Ask any professional photographer or amateur enthusiast and they'll tell you that there's an almost endless variety of lenses on the market. From ultra-long telephoto lenses that can capture wildlife from hundreds of yards away to wide-angle lenses designed to grab an entire landscape in one click of the shutter, a shooter with enough resources could have one lens for almost every situation she encounters.
Most of these lenses have a rectilinear design: Light entering the lens travels in a nearly straight path to the film or sensor (though all lenses are slightly curved). This renders straight lines as they appear in real life, wherever they are in the scene.

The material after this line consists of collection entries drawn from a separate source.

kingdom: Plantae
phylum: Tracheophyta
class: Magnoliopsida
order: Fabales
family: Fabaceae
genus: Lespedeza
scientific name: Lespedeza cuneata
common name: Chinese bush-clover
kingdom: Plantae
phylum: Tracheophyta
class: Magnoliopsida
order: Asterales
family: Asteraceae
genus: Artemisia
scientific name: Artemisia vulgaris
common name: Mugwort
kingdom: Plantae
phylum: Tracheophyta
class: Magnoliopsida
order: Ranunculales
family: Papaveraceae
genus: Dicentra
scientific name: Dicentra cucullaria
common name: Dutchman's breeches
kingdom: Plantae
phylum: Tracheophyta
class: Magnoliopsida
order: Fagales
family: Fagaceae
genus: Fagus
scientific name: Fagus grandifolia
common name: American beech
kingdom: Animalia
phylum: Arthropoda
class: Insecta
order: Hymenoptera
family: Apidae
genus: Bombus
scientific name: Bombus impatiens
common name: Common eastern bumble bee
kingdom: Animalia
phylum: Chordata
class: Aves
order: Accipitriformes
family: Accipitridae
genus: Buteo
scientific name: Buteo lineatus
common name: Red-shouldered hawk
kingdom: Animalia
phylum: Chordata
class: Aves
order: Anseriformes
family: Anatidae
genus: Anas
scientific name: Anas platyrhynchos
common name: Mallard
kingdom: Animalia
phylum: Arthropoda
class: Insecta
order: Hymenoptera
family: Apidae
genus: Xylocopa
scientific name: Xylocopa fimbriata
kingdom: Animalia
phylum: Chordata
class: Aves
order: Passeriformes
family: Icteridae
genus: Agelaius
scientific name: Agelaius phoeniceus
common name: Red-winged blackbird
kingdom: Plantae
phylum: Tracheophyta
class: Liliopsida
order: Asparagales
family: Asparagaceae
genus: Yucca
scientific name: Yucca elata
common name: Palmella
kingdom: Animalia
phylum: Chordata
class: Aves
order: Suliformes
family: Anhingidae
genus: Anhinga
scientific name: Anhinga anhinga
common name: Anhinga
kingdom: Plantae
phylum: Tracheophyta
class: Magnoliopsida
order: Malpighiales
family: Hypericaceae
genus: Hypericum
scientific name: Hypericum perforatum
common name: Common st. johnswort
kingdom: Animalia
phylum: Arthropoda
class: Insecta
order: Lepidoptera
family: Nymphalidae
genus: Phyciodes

Wide-angle lenses have short focal lengths, which is the distance, when a lens is focused on the farthest point possible, between the optical center of the lens surface — that is, the point in the lens, often at its center, where there is no distortion of light passing through it — and the film or sensor that receives the image. Short focal lengths allow wide-angle lenses to capture a wide angle of view. The edge of the image is stretched far to the left, right, top or bottom of the center of the captured scene [source: Atkins].
But while wide-angle rectilinear lenses can capture angles of view approaching 100 degrees, fisheye lenses can stretch that to 180 degrees — impossible to do without the light-bending science they employ. The tradeoff is distinct: Straight lines anywhere but dead center in the fisheye image appear to curve. The farther they are from center, the greater the curved distortion. This offers fun artistic avenues to explore, but it's also very useful. Some of the earliest fisheyes, for example, were built by astronomers to capture images of the starry night sky. In the digital age, these lenses allow one security camera to monitor a wide swath of property without moving, and automakers employ them as tiny backup cameras to help drivers stay safer on the road [source: Hughes].